(Saved data entries)
========================

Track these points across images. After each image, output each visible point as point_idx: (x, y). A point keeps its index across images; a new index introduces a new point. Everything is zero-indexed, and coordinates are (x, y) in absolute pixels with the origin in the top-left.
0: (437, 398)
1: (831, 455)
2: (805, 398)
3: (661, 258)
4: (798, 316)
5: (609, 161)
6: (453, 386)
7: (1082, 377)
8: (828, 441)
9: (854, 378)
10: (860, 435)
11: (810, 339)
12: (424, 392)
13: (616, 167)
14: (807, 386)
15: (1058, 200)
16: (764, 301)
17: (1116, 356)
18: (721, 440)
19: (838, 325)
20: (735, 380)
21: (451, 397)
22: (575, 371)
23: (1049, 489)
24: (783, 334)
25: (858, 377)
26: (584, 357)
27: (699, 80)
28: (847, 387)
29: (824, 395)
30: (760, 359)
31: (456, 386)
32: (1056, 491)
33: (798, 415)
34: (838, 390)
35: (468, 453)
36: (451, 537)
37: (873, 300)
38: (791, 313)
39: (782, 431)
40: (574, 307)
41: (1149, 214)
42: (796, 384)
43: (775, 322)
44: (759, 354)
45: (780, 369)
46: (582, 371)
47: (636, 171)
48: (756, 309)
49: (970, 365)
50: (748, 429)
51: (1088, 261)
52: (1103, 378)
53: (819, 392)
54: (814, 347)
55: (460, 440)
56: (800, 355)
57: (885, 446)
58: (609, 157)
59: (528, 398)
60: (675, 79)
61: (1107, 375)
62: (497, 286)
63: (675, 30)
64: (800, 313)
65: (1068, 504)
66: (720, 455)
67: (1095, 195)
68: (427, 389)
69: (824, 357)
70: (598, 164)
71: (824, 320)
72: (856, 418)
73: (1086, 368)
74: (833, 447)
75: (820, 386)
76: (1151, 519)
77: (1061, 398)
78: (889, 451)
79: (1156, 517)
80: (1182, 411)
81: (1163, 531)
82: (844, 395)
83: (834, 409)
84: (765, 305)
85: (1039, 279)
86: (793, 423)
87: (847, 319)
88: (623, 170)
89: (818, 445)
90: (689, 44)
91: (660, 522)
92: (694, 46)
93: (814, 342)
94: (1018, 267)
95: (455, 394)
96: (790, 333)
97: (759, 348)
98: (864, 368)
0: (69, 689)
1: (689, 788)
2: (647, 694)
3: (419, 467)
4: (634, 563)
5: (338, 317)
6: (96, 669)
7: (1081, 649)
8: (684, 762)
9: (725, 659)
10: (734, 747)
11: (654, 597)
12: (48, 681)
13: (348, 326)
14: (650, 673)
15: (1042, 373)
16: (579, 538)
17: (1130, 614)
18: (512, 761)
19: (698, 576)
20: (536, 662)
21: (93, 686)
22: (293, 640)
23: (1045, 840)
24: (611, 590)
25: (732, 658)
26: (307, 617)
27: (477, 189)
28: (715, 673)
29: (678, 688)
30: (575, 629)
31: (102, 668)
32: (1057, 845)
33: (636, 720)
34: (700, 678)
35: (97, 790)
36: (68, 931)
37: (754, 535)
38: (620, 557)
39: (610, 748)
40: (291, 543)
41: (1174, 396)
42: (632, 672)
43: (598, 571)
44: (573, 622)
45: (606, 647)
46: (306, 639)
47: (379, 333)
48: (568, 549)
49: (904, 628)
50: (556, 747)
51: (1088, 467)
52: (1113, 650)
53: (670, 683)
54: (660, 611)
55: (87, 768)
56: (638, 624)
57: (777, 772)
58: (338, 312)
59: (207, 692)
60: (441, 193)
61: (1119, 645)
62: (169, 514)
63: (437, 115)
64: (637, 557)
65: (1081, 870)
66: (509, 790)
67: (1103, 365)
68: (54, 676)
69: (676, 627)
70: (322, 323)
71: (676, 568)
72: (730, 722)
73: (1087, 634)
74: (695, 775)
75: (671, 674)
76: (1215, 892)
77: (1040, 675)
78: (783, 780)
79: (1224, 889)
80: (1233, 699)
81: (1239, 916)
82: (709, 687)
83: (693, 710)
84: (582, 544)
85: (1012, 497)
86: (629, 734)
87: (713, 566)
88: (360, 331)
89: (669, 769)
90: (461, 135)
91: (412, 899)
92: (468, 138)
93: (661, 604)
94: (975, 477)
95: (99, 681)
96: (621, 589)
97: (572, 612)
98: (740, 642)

========================

■ **Exercise aim**
Your reply is to repeat, unchanged, the lines above running from the one with "38: (791, 313)" up to and including the one with "97: (759, 348)".

■ **Answer to this task**
38: (791, 313)
39: (782, 431)
40: (574, 307)
41: (1149, 214)
42: (796, 384)
43: (775, 322)
44: (759, 354)
45: (780, 369)
46: (582, 371)
47: (636, 171)
48: (756, 309)
49: (970, 365)
50: (748, 429)
51: (1088, 261)
52: (1103, 378)
53: (819, 392)
54: (814, 347)
55: (460, 440)
56: (800, 355)
57: (885, 446)
58: (609, 157)
59: (528, 398)
60: (675, 79)
61: (1107, 375)
62: (497, 286)
63: (675, 30)
64: (800, 313)
65: (1068, 504)
66: (720, 455)
67: (1095, 195)
68: (427, 389)
69: (824, 357)
70: (598, 164)
71: (824, 320)
72: (856, 418)
73: (1086, 368)
74: (833, 447)
75: (820, 386)
76: (1151, 519)
77: (1061, 398)
78: (889, 451)
79: (1156, 517)
80: (1182, 411)
81: (1163, 531)
82: (844, 395)
83: (834, 409)
84: (765, 305)
85: (1039, 279)
86: (793, 423)
87: (847, 319)
88: (623, 170)
89: (818, 445)
90: (689, 44)
91: (660, 522)
92: (694, 46)
93: (814, 342)
94: (1018, 267)
95: (455, 394)
96: (790, 333)
97: (759, 348)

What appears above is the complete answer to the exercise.